Ich erlitt mehrere Sturzblutungen. Jedes Mal wurde ich mit dem Rettungswagen ins Krankenhaus gebracht. Nie wusste ich, ob alles gut ausgehen würde. Die letzten Monate der Schwangerschaft durfte ich wegen des hohen Risikos kaum noch aufstehen und musste fast ausschließlich liegen. Es gab Momente, in denen es kritisch für uns beide wurde.
Natürlich hatte ich große Angst um unser Baby. Aber ich hatte auch Angst um mich selbst – vor allem, weil zu Hause unsere kleine Tochter auf ihre Mama wartete. Mein Mann besuchte mich jeden Tag mit ihr im Krankenhaus. Jedes Mal, wenn die beiden wieder gingen, fiel mir der Abschied unendlich schwer. Ich wollte bei meiner Familie sein, stattdessen bestimmte die Angst unseren Alltag.
Mit der Zeit war ich einfach nur noch erschöpft. Ich kämpfte jeden einzelnen Tag dafür, die Schwangerschaft aufrechtzuerhalten und unserem Sohn möglichst viel Zeit in meinem Bauch zu schenken.
Gleichzeitig ertappte ich mich immer öfter bei dem Gedanken, dass dieser Albtraum endlich vorbei sein sollte.
Diesen Zwiespalt auszuhalten, war unglaublich schwer.
Dann kam der Moment, vor dem ich mich die ganze Zeit gefürchtet hatte.
Unser Sohn musste per Notkaiserschnitt geholt werden – fünf Wochen vor dem errechneten Termin.
Rückblickend sind wir unglaublich dankbar, dass wir es überhaupt so weit geschafft haben. Schließlich war zwischenzeitlich bereits davon die Rede gewesen, ihn schon dreizehn Wochen früher zur Welt zu holen.
Doch mit seiner Geburt war unsere Reise noch lange nicht vorbei.

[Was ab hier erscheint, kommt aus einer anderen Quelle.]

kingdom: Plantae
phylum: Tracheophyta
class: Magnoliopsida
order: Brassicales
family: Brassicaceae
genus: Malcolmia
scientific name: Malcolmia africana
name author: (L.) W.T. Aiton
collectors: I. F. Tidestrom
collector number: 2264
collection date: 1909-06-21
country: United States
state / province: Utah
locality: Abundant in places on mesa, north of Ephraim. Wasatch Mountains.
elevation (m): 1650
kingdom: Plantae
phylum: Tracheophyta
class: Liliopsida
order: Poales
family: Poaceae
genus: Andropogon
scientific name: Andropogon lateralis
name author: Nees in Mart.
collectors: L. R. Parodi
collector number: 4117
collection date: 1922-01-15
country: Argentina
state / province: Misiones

Es folgten Intensivstation, Kinderklinik und weitere Wochen im Krankenhaus. Besonders die Trennung von unserer Tochter hat uns als Familie sehr belastet – wir sehnten uns einfach nur danach, endlich wieder alle zusammen zu sein.
Heute, sieben Monate später, geht es unserem kleinen Kämpfer zum Glück wunderbar. Er hat sich großartig entwickelt, und wir sind unendlich dankbar, dass wir heute als Familie wieder gemeinsam zu Hause sind.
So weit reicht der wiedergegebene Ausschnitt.